§ PROBLEM TO SOLVE: Please repeat exactly the lines from the one containing "f_number: 1.6" through the last line of the records below, leaving out any pictures.

§ LISTED ENTRIES:
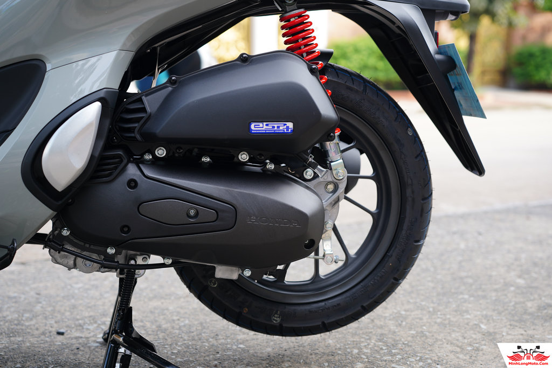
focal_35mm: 50
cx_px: 276
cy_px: 184
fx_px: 767
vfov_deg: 27.0
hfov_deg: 39.6
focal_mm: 50
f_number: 3.2
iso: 200
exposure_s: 1/320
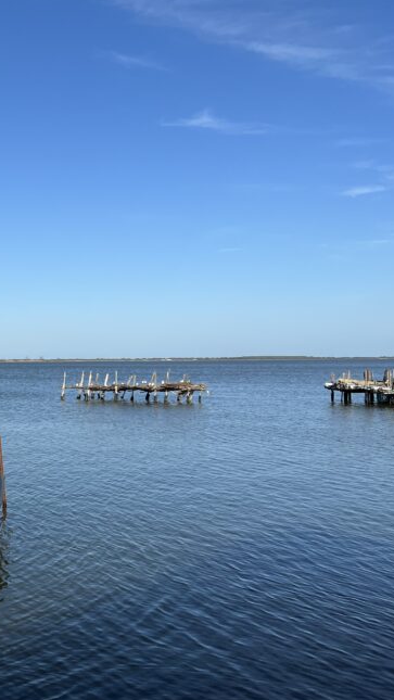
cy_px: 340
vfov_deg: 45.5
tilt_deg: +1.7
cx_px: -43
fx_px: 835
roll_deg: +0.4
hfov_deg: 24.7
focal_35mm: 45
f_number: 1.5
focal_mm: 5.7
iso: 50
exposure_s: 1/5882
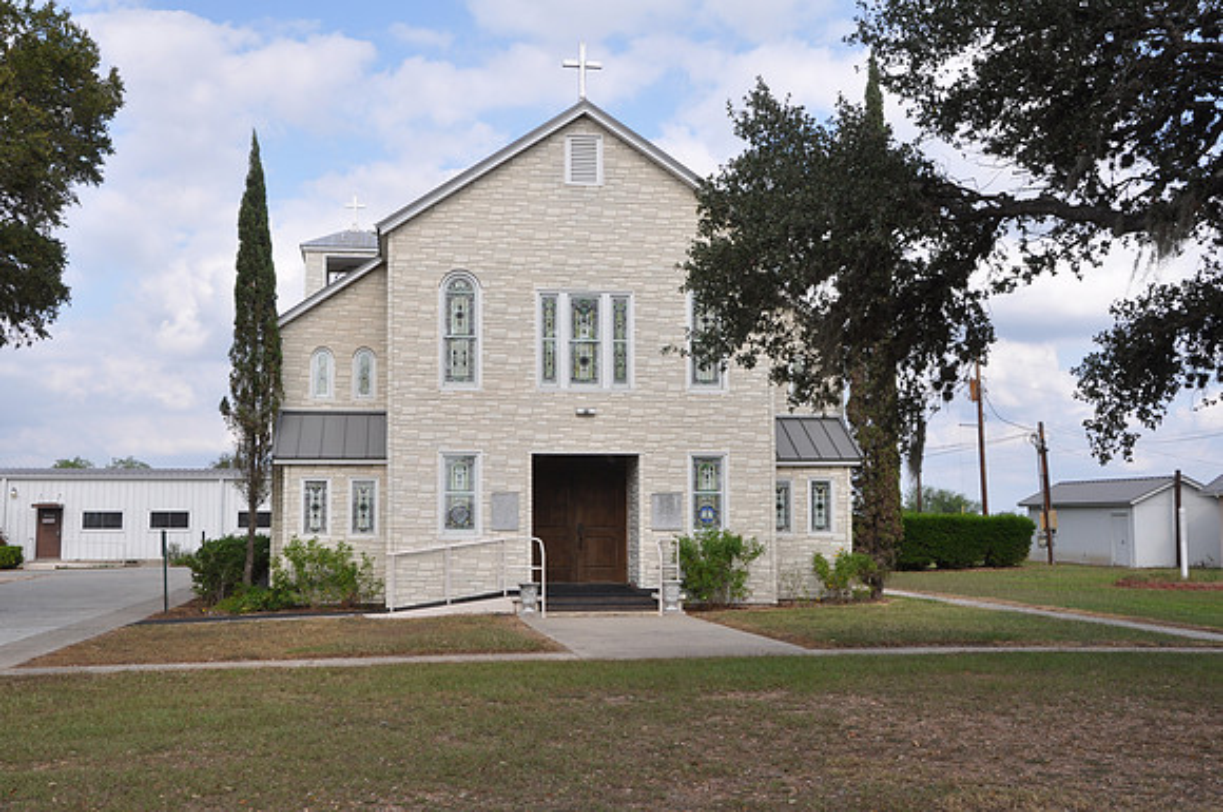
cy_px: 406
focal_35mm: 39
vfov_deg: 34.1
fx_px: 1323
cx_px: 612
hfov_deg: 49.6
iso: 200
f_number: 11
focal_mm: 26
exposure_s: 1/125
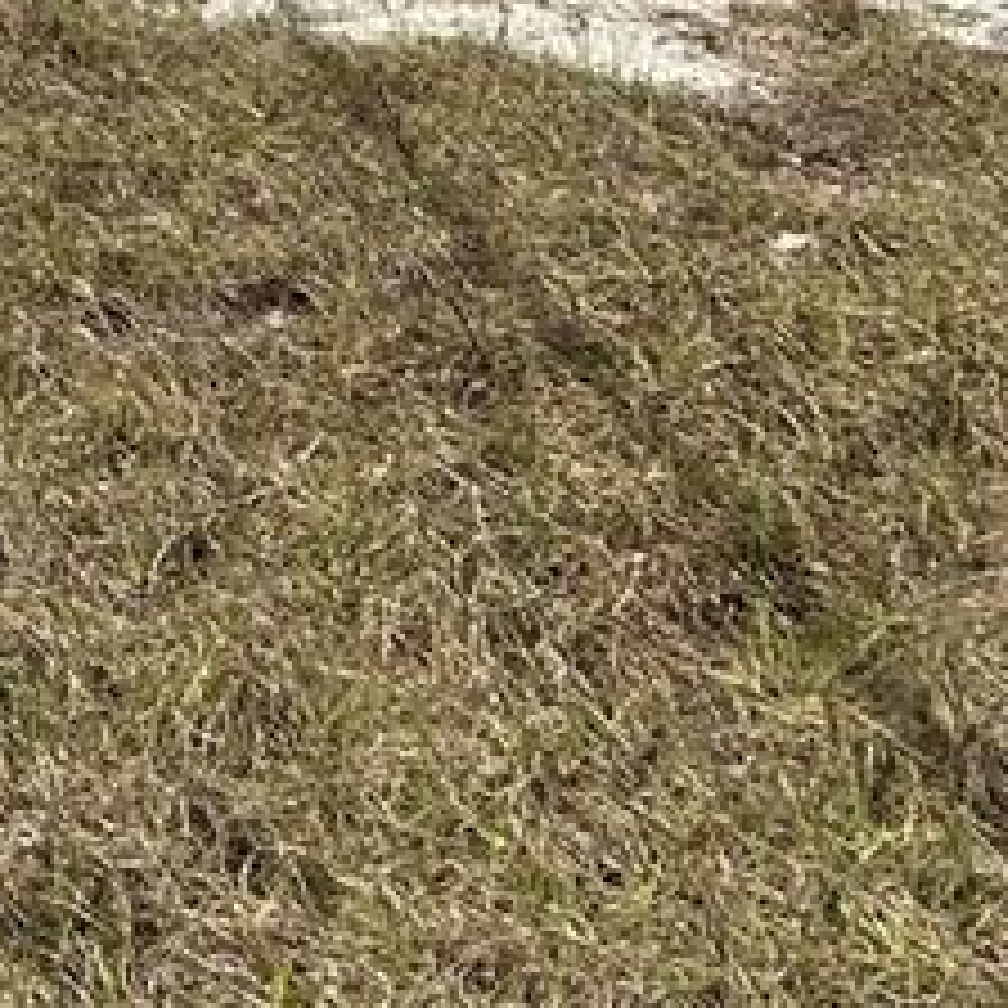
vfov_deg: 12.2
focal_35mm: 123
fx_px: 4052
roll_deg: -0.2
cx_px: -850
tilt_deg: +8.6
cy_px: -1156
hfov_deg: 12.8
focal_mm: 5.7
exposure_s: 1/5882
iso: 50
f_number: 1.5
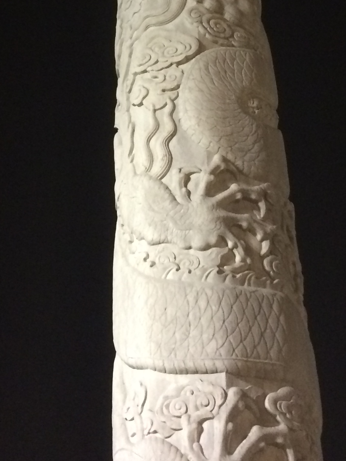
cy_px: 32
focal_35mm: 78
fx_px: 1039
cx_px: 191
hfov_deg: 18.9
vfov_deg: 24.2
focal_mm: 4.12
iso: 320
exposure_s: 1/24
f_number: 2.2
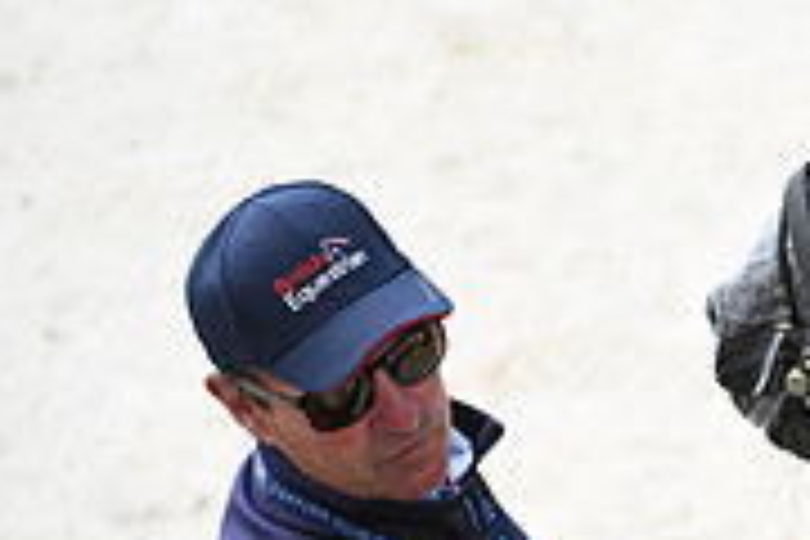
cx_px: 1292
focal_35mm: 645
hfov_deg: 3.2
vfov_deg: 2.1
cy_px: 434
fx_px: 14511
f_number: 4.5
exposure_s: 1/1600
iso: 560
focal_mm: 200
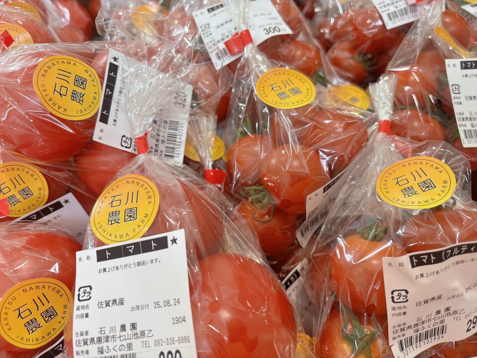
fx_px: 358
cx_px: 238
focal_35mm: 26
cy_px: 179
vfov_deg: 53.1
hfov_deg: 67.3
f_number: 1.6
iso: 80
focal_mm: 5.96
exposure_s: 1/60
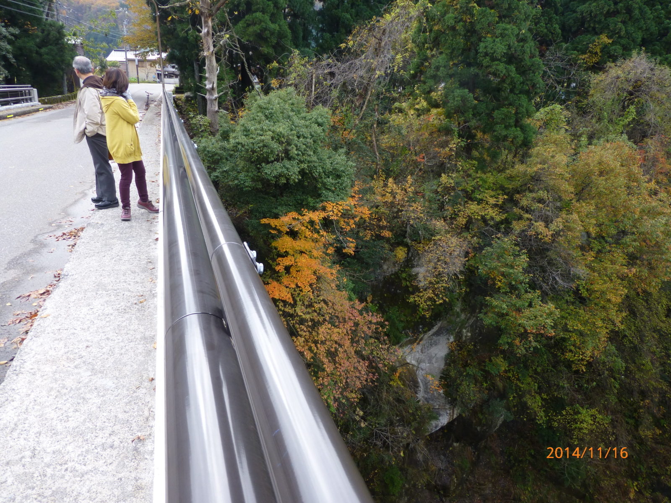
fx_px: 465
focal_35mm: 24
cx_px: 336
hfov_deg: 71.6
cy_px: 252
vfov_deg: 56.8
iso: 100
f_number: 3.5
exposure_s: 1/125
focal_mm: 4.3
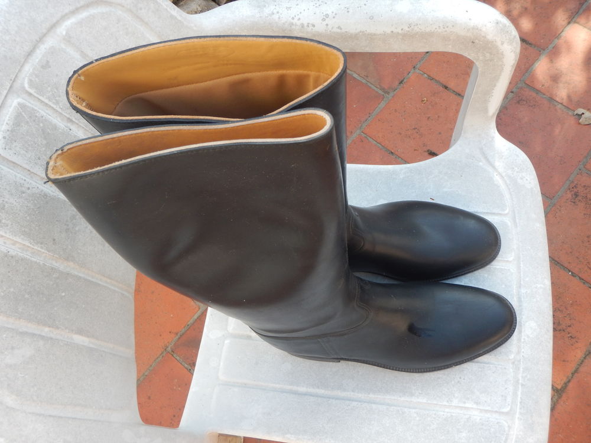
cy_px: 222
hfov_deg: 54.0
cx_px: 296
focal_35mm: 34
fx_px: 580
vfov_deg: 41.8
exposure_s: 1/100
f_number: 4.2
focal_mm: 6.1
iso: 125
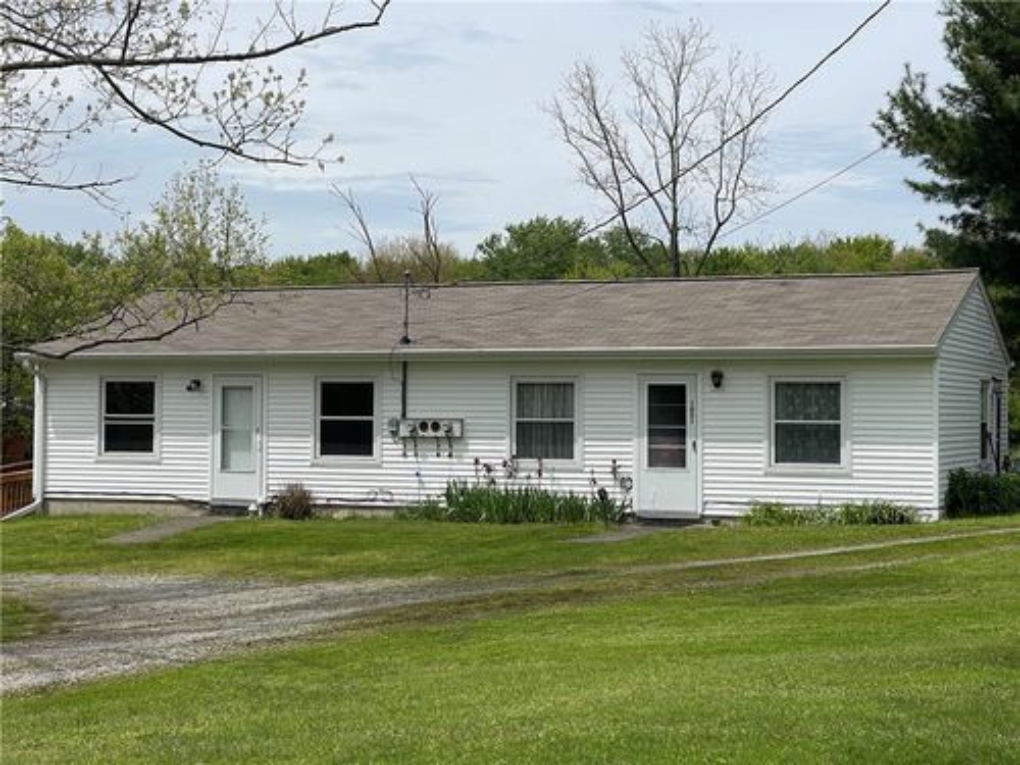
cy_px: 382
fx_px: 1886
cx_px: 510
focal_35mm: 64
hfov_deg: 30.3
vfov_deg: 22.9
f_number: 2.2
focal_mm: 7.5
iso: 20
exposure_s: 1/1946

§ RESULT:
f_number: 1.6
iso: 80
focal_mm: 5.96
exposure_s: 1/60
fx_px: 465
focal_35mm: 24
cx_px: 336
hfov_deg: 71.6
cy_px: 252
vfov_deg: 56.8
iso: 100
f_number: 3.5
exposure_s: 1/125
focal_mm: 4.3
cy_px: 222
hfov_deg: 54.0
cx_px: 296
focal_35mm: 34
fx_px: 580
vfov_deg: 41.8
exposure_s: 1/100
f_number: 4.2
focal_mm: 6.1
iso: 125
cy_px: 382
fx_px: 1886
cx_px: 510
focal_35mm: 64
hfov_deg: 30.3
vfov_deg: 22.9
f_number: 2.2
focal_mm: 7.5
iso: 20
exposure_s: 1/1946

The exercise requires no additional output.